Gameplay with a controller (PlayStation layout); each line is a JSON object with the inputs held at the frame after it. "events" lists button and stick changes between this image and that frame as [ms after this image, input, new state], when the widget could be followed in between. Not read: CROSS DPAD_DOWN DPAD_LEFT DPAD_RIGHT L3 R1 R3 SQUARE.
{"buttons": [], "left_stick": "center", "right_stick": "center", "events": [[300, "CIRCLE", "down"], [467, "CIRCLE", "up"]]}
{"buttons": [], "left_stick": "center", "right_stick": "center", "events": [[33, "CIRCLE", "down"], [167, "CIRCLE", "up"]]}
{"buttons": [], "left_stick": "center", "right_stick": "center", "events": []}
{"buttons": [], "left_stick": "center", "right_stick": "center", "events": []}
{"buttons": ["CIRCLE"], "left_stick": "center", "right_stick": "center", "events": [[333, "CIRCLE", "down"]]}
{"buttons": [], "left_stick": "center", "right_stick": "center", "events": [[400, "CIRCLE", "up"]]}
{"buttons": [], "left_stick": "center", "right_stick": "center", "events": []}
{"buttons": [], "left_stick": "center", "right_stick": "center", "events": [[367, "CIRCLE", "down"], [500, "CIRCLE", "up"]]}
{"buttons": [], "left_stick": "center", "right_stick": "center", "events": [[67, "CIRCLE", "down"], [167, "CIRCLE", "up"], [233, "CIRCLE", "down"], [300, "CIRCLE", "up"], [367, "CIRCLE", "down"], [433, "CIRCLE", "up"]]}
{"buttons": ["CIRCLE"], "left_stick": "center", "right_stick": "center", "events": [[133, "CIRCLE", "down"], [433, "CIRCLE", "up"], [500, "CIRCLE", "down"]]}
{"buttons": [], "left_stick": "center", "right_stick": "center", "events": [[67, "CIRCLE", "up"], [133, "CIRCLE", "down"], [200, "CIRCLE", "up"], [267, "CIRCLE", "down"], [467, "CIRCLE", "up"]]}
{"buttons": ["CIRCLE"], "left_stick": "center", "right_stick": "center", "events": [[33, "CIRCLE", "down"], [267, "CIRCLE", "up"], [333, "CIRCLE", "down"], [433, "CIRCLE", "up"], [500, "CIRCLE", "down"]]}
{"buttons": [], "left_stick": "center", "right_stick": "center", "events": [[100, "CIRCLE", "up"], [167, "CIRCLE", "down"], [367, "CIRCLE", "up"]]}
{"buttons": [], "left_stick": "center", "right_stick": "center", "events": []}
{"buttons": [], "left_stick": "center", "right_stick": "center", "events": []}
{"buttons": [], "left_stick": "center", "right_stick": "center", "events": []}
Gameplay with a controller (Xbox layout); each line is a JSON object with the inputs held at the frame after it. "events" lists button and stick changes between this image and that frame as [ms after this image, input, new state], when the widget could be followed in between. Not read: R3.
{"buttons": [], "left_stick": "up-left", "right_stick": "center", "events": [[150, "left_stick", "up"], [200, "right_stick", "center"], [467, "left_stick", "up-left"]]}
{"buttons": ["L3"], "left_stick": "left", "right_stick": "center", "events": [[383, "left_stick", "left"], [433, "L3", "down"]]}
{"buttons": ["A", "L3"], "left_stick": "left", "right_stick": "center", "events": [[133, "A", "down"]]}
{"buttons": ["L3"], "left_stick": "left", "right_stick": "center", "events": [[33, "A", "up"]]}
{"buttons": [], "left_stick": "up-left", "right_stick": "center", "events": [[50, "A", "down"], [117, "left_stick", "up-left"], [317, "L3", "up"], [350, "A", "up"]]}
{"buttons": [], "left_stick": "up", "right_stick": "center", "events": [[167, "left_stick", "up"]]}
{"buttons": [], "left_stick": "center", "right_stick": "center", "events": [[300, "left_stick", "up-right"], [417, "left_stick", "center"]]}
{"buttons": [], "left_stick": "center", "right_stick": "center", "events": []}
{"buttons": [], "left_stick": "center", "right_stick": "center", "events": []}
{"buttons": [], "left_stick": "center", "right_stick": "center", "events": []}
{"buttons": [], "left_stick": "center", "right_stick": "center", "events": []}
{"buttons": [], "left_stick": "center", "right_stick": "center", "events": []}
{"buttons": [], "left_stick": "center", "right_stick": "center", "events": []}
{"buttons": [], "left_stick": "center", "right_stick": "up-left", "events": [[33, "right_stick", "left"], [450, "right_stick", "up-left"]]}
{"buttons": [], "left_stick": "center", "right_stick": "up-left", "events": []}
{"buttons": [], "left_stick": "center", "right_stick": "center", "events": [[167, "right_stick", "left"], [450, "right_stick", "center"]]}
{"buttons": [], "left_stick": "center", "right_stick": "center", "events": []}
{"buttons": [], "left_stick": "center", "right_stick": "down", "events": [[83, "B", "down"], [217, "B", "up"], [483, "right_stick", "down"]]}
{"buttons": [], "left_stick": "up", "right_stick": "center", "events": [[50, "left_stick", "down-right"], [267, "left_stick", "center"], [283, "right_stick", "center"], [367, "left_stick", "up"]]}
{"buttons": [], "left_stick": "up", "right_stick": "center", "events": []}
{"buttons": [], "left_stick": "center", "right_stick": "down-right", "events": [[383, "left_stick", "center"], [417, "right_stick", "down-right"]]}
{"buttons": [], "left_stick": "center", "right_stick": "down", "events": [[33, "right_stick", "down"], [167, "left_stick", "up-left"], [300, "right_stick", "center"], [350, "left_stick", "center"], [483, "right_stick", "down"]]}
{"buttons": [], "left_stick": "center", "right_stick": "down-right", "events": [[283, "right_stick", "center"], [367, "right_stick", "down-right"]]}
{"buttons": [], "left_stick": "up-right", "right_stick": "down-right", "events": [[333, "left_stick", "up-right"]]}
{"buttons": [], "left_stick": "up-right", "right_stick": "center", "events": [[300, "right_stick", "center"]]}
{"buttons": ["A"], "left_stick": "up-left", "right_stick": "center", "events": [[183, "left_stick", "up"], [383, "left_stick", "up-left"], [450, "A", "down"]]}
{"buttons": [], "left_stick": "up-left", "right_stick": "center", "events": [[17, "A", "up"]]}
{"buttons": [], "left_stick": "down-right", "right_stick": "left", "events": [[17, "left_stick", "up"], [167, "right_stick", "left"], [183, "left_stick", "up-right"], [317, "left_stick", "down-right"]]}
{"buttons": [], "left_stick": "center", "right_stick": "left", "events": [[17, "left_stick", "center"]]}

**EXERCISE**
Line for line, set down the listing above again.

**ANSWER TO THIS EXERCISE**
Gameplay with a controller (PlayStation layout); each line is a JSON object with the inputs held at the frame after it. "events" lists button and stick changes between this image and that frame as [ms after this image, input, new state], when the widget could be followed in between. Not read: CROSS DPAD_DOWN DPAD_LEFT DPAD_RIGHT L3 R1 R3 SQUARE.
{"buttons": [], "left_stick": "center", "right_stick": "center", "events": [[300, "CIRCLE", "down"], [467, "CIRCLE", "up"]]}
{"buttons": [], "left_stick": "center", "right_stick": "center", "events": [[33, "CIRCLE", "down"], [167, "CIRCLE", "up"]]}
{"buttons": [], "left_stick": "center", "right_stick": "center", "events": []}
{"buttons": [], "left_stick": "center", "right_stick": "center", "events": []}
{"buttons": ["CIRCLE"], "left_stick": "center", "right_stick": "center", "events": [[333, "CIRCLE", "down"]]}
{"buttons": [], "left_stick": "center", "right_stick": "center", "events": [[400, "CIRCLE", "up"]]}
{"buttons": [], "left_stick": "center", "right_stick": "center", "events": []}
{"buttons": [], "left_stick": "center", "right_stick": "center", "events": [[367, "CIRCLE", "down"], [500, "CIRCLE", "up"]]}
{"buttons": [], "left_stick": "center", "right_stick": "center", "events": [[67, "CIRCLE", "down"], [167, "CIRCLE", "up"], [233, "CIRCLE", "down"], [300, "CIRCLE", "up"], [367, "CIRCLE", "down"], [433, "CIRCLE", "up"]]}
{"buttons": ["CIRCLE"], "left_stick": "center", "right_stick": "center", "events": [[133, "CIRCLE", "down"], [433, "CIRCLE", "up"], [500, "CIRCLE", "down"]]}
{"buttons": [], "left_stick": "center", "right_stick": "center", "events": [[67, "CIRCLE", "up"], [133, "CIRCLE", "down"], [200, "CIRCLE", "up"], [267, "CIRCLE", "down"], [467, "CIRCLE", "up"]]}
{"buttons": ["CIRCLE"], "left_stick": "center", "right_stick": "center", "events": [[33, "CIRCLE", "down"], [267, "CIRCLE", "up"], [333, "CIRCLE", "down"], [433, "CIRCLE", "up"], [500, "CIRCLE", "down"]]}
{"buttons": [], "left_stick": "center", "right_stick": "center", "events": [[100, "CIRCLE", "up"], [167, "CIRCLE", "down"], [367, "CIRCLE", "up"]]}
{"buttons": [], "left_stick": "center", "right_stick": "center", "events": []}
{"buttons": [], "left_stick": "center", "right_stick": "center", "events": []}
{"buttons": [], "left_stick": "center", "right_stick": "center", "events": []}
Gameplay with a controller (Xbox layout); each line is a JSON object with the inputs held at the frame after it. "events" lists button and stick changes between this image and that frame as [ms after this image, input, new state], when the widget could be followed in between. Not read: R3.
{"buttons": [], "left_stick": "up-left", "right_stick": "center", "events": [[150, "left_stick", "up"], [200, "right_stick", "center"], [467, "left_stick", "up-left"]]}
{"buttons": ["L3"], "left_stick": "left", "right_stick": "center", "events": [[383, "left_stick", "left"], [433, "L3", "down"]]}
{"buttons": ["A", "L3"], "left_stick": "left", "right_stick": "center", "events": [[133, "A", "down"]]}
{"buttons": ["L3"], "left_stick": "left", "right_stick": "center", "events": [[33, "A", "up"]]}
{"buttons": [], "left_stick": "up-left", "right_stick": "center", "events": [[50, "A", "down"], [117, "left_stick", "up-left"], [317, "L3", "up"], [350, "A", "up"]]}
{"buttons": [], "left_stick": "up", "right_stick": "center", "events": [[167, "left_stick", "up"]]}
{"buttons": [], "left_stick": "center", "right_stick": "center", "events": [[300, "left_stick", "up-right"], [417, "left_stick", "center"]]}
{"buttons": [], "left_stick": "center", "right_stick": "center", "events": []}
{"buttons": [], "left_stick": "center", "right_stick": "center", "events": []}
{"buttons": [], "left_stick": "center", "right_stick": "center", "events": []}
{"buttons": [], "left_stick": "center", "right_stick": "center", "events": []}
{"buttons": [], "left_stick": "center", "right_stick": "center", "events": []}
{"buttons": [], "left_stick": "center", "right_stick": "center", "events": []}
{"buttons": [], "left_stick": "center", "right_stick": "up-left", "events": [[33, "right_stick", "left"], [450, "right_stick", "up-left"]]}
{"buttons": [], "left_stick": "center", "right_stick": "up-left", "events": []}
{"buttons": [], "left_stick": "center", "right_stick": "center", "events": [[167, "right_stick", "left"], [450, "right_stick", "center"]]}
{"buttons": [], "left_stick": "center", "right_stick": "center", "events": []}
{"buttons": [], "left_stick": "center", "right_stick": "down", "events": [[83, "B", "down"], [217, "B", "up"], [483, "right_stick", "down"]]}
{"buttons": [], "left_stick": "up", "right_stick": "center", "events": [[50, "left_stick", "down-right"], [267, "left_stick", "center"], [283, "right_stick", "center"], [367, "left_stick", "up"]]}
{"buttons": [], "left_stick": "up", "right_stick": "center", "events": []}
{"buttons": [], "left_stick": "center", "right_stick": "down-right", "events": [[383, "left_stick", "center"], [417, "right_stick", "down-right"]]}
{"buttons": [], "left_stick": "center", "right_stick": "down", "events": [[33, "right_stick", "down"], [167, "left_stick", "up-left"], [300, "right_stick", "center"], [350, "left_stick", "center"], [483, "right_stick", "down"]]}
{"buttons": [], "left_stick": "center", "right_stick": "down-right", "events": [[283, "right_stick", "center"], [367, "right_stick", "down-right"]]}
{"buttons": [], "left_stick": "up-right", "right_stick": "down-right", "events": [[333, "left_stick", "up-right"]]}
{"buttons": [], "left_stick": "up-right", "right_stick": "center", "events": [[300, "right_stick", "center"]]}
{"buttons": ["A"], "left_stick": "up-left", "right_stick": "center", "events": [[183, "left_stick", "up"], [383, "left_stick", "up-left"], [450, "A", "down"]]}
{"buttons": [], "left_stick": "up-left", "right_stick": "center", "events": [[17, "A", "up"]]}
{"buttons": [], "left_stick": "down-right", "right_stick": "left", "events": [[17, "left_stick", "up"], [167, "right_stick", "left"], [183, "left_stick", "up-right"], [317, "left_stick", "down-right"]]}
{"buttons": [], "left_stick": "center", "right_stick": "left", "events": [[17, "left_stick", "center"]]}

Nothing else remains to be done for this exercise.